:: Provided information

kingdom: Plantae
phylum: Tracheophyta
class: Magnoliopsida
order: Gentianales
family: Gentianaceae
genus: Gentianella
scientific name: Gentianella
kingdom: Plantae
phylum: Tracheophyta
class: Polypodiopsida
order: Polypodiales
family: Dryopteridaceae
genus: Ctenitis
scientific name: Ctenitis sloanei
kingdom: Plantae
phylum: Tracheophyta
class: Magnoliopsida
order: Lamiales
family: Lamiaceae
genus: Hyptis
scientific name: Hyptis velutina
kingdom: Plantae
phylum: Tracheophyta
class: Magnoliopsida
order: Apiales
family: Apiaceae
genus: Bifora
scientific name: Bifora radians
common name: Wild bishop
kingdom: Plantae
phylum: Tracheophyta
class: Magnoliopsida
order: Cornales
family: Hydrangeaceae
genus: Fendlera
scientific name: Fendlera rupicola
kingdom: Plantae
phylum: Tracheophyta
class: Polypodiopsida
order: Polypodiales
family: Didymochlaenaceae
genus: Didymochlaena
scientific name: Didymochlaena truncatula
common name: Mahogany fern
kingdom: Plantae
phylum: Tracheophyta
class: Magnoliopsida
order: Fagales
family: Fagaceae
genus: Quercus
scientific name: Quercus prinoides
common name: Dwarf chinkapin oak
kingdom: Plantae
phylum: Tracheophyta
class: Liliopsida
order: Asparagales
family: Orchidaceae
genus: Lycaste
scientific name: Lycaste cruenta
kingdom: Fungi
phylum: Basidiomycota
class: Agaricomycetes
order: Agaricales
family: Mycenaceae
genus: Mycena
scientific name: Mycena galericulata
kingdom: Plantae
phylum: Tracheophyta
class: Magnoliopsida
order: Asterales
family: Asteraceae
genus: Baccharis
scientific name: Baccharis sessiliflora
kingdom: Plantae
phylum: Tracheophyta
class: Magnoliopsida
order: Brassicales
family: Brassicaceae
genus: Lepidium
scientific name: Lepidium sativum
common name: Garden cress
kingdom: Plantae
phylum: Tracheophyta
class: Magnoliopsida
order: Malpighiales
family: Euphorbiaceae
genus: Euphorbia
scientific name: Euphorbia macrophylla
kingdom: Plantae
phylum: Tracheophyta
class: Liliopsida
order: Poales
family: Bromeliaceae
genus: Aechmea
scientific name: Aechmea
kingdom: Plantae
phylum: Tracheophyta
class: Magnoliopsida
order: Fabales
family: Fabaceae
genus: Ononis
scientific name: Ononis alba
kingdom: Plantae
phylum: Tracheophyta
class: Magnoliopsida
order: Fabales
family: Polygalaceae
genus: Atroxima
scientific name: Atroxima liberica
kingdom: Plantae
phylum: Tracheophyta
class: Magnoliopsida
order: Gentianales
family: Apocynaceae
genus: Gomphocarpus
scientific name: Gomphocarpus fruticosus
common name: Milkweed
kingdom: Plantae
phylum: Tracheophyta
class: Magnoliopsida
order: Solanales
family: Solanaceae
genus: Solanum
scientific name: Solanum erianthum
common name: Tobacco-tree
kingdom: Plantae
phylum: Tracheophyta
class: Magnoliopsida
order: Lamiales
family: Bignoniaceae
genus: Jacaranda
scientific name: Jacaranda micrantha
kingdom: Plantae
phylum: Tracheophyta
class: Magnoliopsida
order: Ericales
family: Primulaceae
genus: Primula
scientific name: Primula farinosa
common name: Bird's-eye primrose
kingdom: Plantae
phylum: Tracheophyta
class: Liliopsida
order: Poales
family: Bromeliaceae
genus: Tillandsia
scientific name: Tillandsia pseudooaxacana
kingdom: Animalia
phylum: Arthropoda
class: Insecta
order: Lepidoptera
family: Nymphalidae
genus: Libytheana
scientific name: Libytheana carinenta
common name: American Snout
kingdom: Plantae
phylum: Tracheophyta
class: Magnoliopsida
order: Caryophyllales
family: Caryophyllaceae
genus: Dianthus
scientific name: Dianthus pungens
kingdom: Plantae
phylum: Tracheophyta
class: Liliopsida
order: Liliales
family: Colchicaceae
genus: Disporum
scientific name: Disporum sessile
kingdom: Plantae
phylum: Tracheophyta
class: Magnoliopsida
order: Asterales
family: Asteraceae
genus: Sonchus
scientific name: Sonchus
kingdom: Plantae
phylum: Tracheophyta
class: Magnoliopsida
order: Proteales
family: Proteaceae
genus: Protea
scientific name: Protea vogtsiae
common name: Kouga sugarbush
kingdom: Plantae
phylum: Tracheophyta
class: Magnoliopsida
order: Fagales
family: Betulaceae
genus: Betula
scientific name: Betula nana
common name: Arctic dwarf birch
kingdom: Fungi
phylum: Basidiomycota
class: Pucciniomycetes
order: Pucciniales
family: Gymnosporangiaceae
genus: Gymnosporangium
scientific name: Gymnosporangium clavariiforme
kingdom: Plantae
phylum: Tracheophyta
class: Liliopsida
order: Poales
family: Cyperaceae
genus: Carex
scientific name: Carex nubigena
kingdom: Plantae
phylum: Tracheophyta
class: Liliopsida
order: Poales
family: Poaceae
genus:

::::

### Do this
Can you format the part of the data that opens with the line containing "class: Pucciniomycetes" and closes at the end of the data as a numbered list, leaving out blank lines?

### Output below
1. class: Pucciniomycetes
2. order: Pucciniales
3. family: Gymnosporangiaceae
4. genus: Gymnosporangium
5. scientific name: Gymnosporangium clavariiforme
6. kingdom: Plantae
7. phylum: Tracheophyta
8. class: Liliopsida
9. order: Poales
10. family: Cyperaceae
11. genus: Carex
12. scientific name: Carex nubigena
13. kingdom: Plantae
14. phylum: Tracheophyta
15. class: Liliopsida
16. order: Poales
17. family: Poaceae
18. genus:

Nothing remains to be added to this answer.